* GIVEN TASK *
Please copy the lines of the records below word for word, starting at the line that contains "family: Poaceae" and ending at the end of the records. Leave the pictures out of your answer.

begin

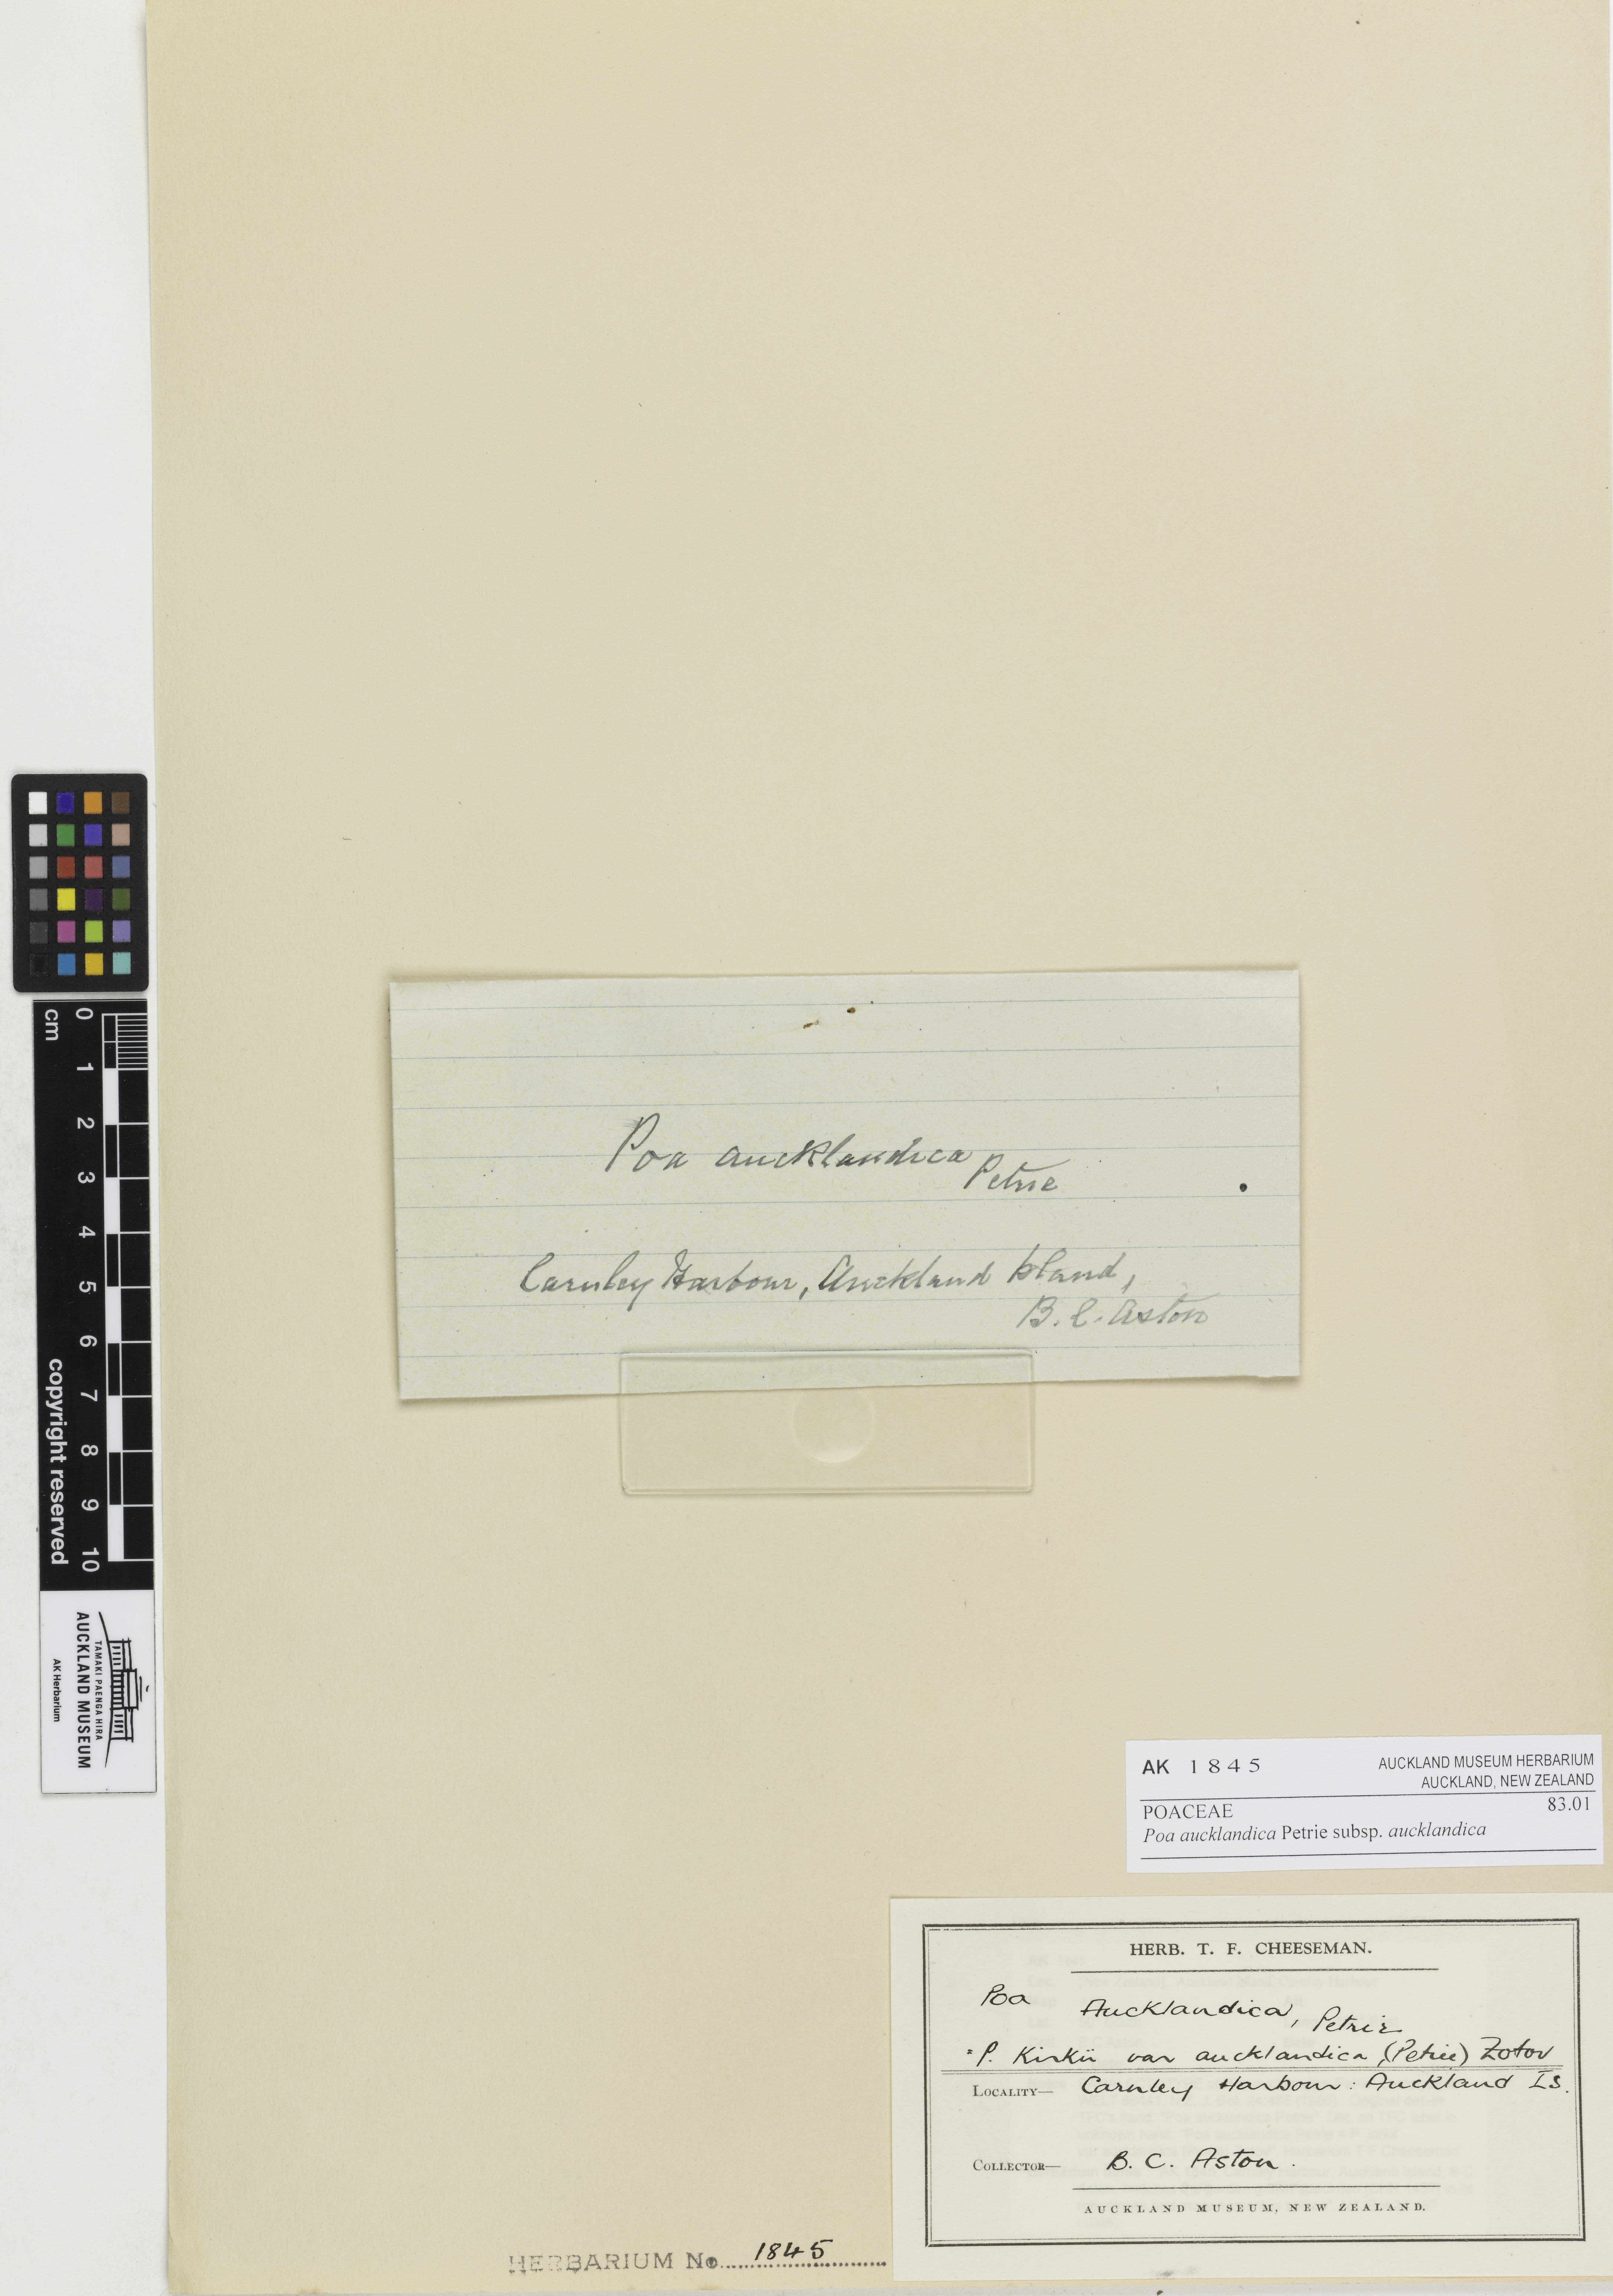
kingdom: Plantae
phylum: Tracheophyta
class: Liliopsida
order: Poales
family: Poaceae
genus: Poa
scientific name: Poa aucklandica
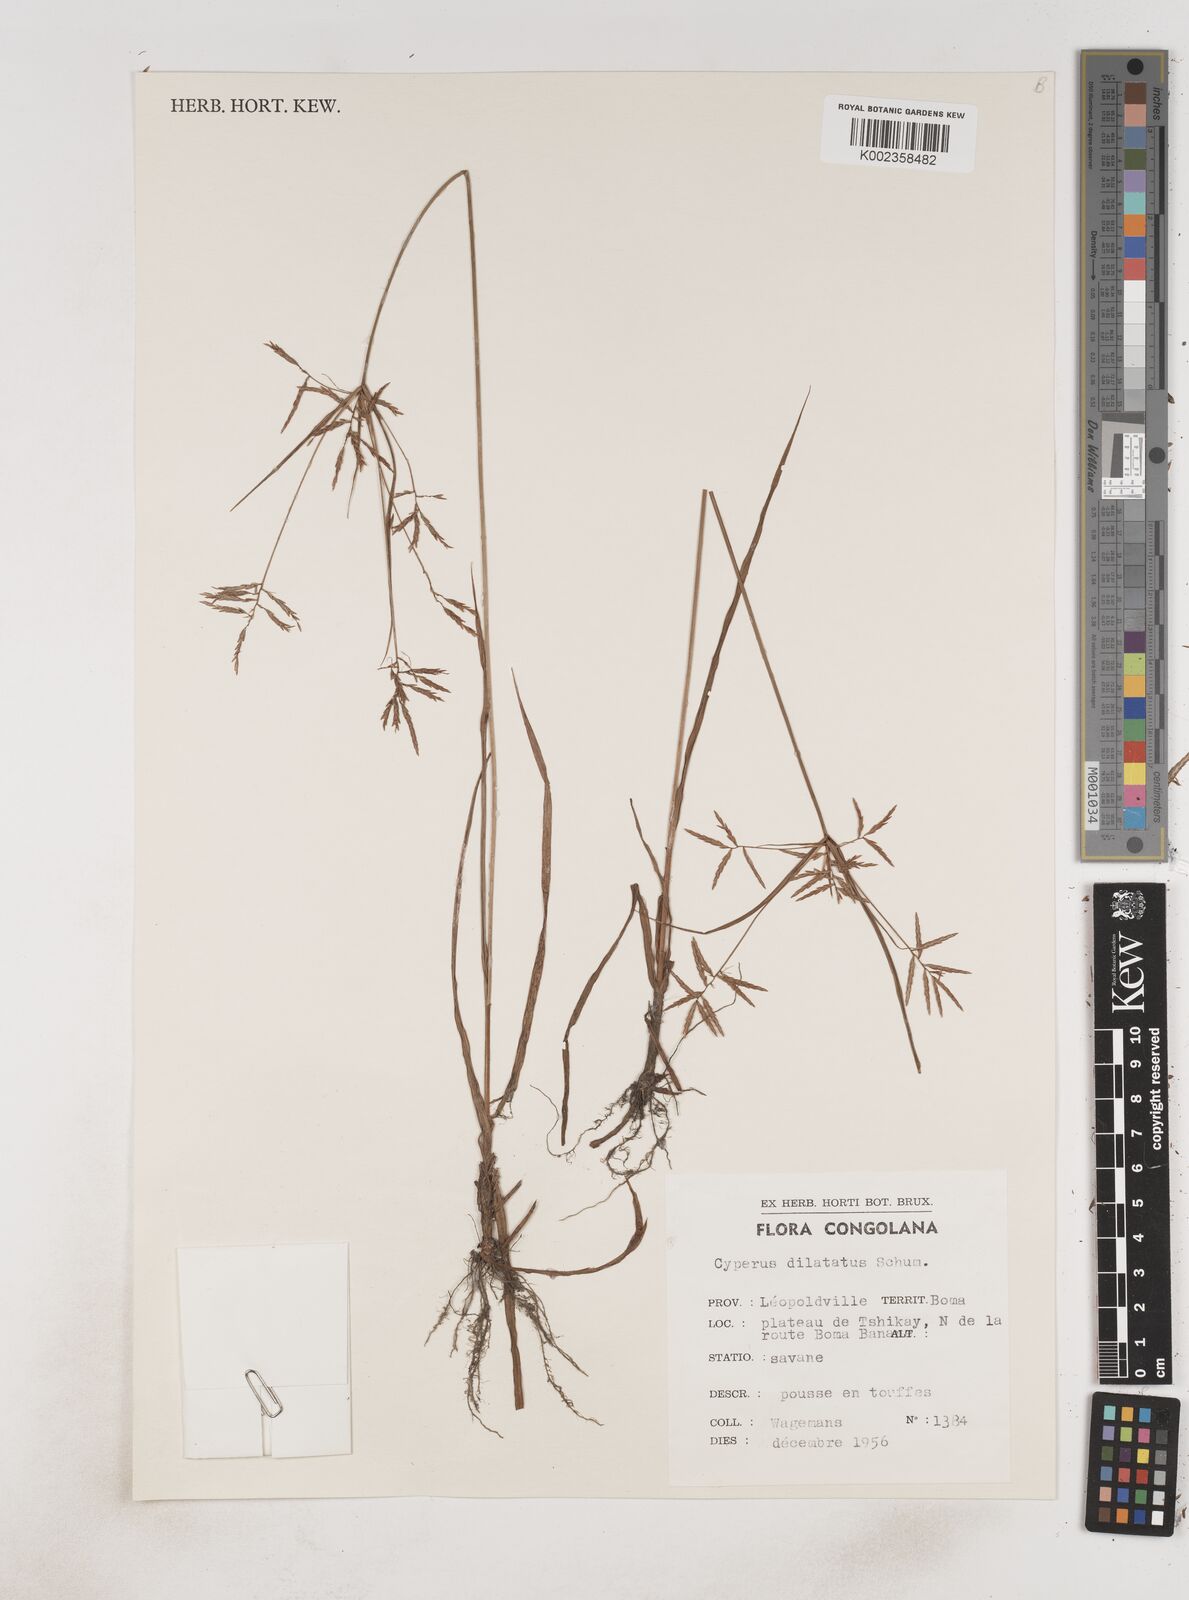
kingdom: Plantae
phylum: Tracheophyta
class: Liliopsida
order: Poales
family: Cyperaceae
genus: Cyperus
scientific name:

end

* TASK OUTPUT *
family: Poaceae
genus: Poa
scientific name: Poa aucklandica
kingdom: Plantae
phylum: Tracheophyta
class: Liliopsida
order: Poales
family: Cyperaceae
genus: Cyperus
scientific name:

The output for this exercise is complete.